Has anybody set up the above and linked it in with the curriculum as part of music qualifications?
If so how? what hardware and software costs (Cannot fund huge amount) and what success have they had, both with the Students and the Staff?
Thanks

Has anybody set up the above and linked it in with the curriculum as part of music qualifications?
If so how? what hardware and software costs (Cannot fund huge amount) and what success have they had, both with the Students and the Staff?
Thanks
Linux box, running ICECast. LAMP based front end to run it all. Spits out MP3 streams that any media player can cope with.

Thanks Geoff will give it a try have a good weekend m8
Sounds an interesting project but what would its ultimate use be? Just streaming kids work or having a constant 'safe' radio system available to the kids?

how did you get on with this?

apologies to all for not replying sooner but have been doing major projects throughout the school and as this radio station was just my idea to the school it needed backing and as the music teacher has been off i could not move on this even though the HT thought it was a good idea.
I don't just want to stream media but want to empower the kids to create their own radio station via their music lessons and use it as part of their curriculum.
have scheduled it in for next april with the music teacher who is now back and thinks it would be very good for the kid's.
————————
_What you need to do_. Could you pick up the forum thread above about starting a school radio station and continue it from its last post?

_Information provided_.
————————
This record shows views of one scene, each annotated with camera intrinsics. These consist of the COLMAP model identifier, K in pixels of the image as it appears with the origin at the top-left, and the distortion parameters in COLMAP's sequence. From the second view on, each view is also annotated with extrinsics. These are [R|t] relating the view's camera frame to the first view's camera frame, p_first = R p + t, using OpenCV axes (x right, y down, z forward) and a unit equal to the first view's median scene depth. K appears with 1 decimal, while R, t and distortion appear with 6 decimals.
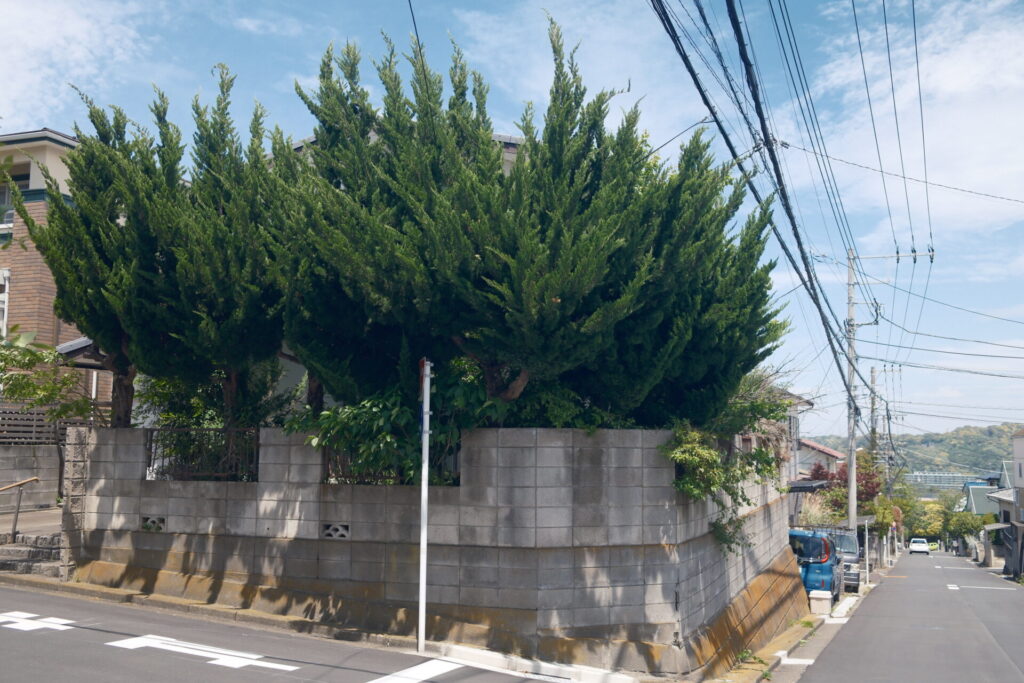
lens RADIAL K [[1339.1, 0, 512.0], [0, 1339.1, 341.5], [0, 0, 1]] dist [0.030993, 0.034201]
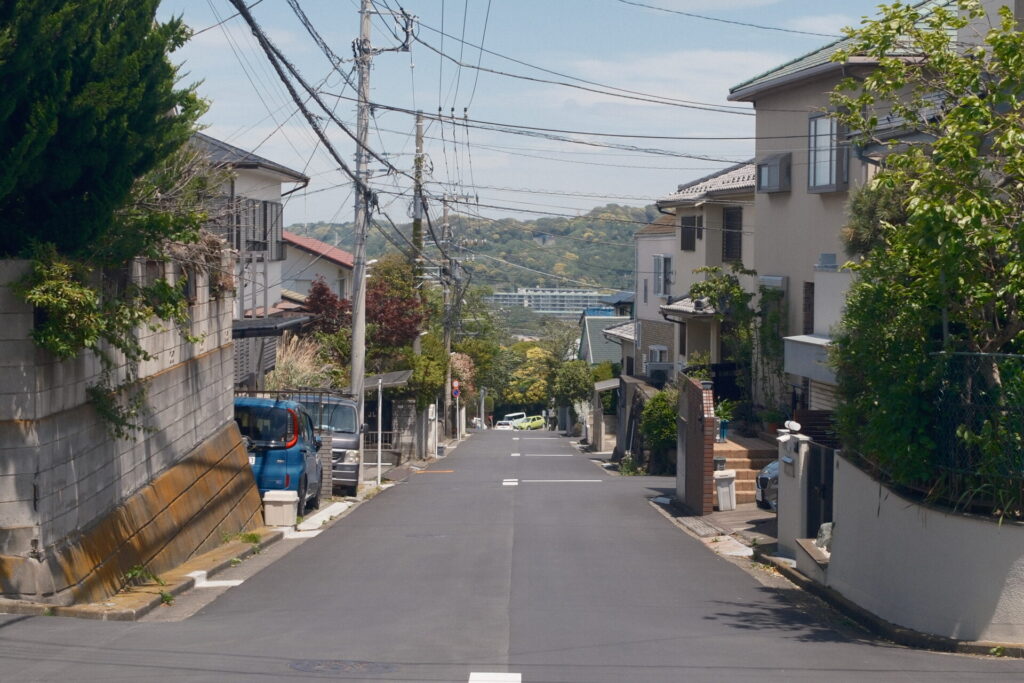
————————
_Task answer_.
So if anyone has ideas as to how we can develop it i am all ears as i havn't had much time. All ideas will be taken seriously.
Sorry to pipe up here,
But I am pretty sure that to pipe music to a captive audience you will need and MCPS/PRS licence for Internet radio. Even if it is purely internal, you are still distributing music to an audience.
With the legal bit now covered.
I used to be part of an internet radio station (before the PRS's ludicrous fees made it unviable)
But they had some interesting software that allowed users from all over the world connect to it in pre arranged time slots and present thier own shows.
This could be useful for the kids interested in media production at GCSE/6th Form
http://www.cmpradio.co.uk

As above id check licences etc.
But heres something which might be able to be adapted to your needs.
http://streamline.sourceforge.net/
Allows you to stream and/or download any single track, full cd/directory or make a custom playlist which will then play in mediaplayer.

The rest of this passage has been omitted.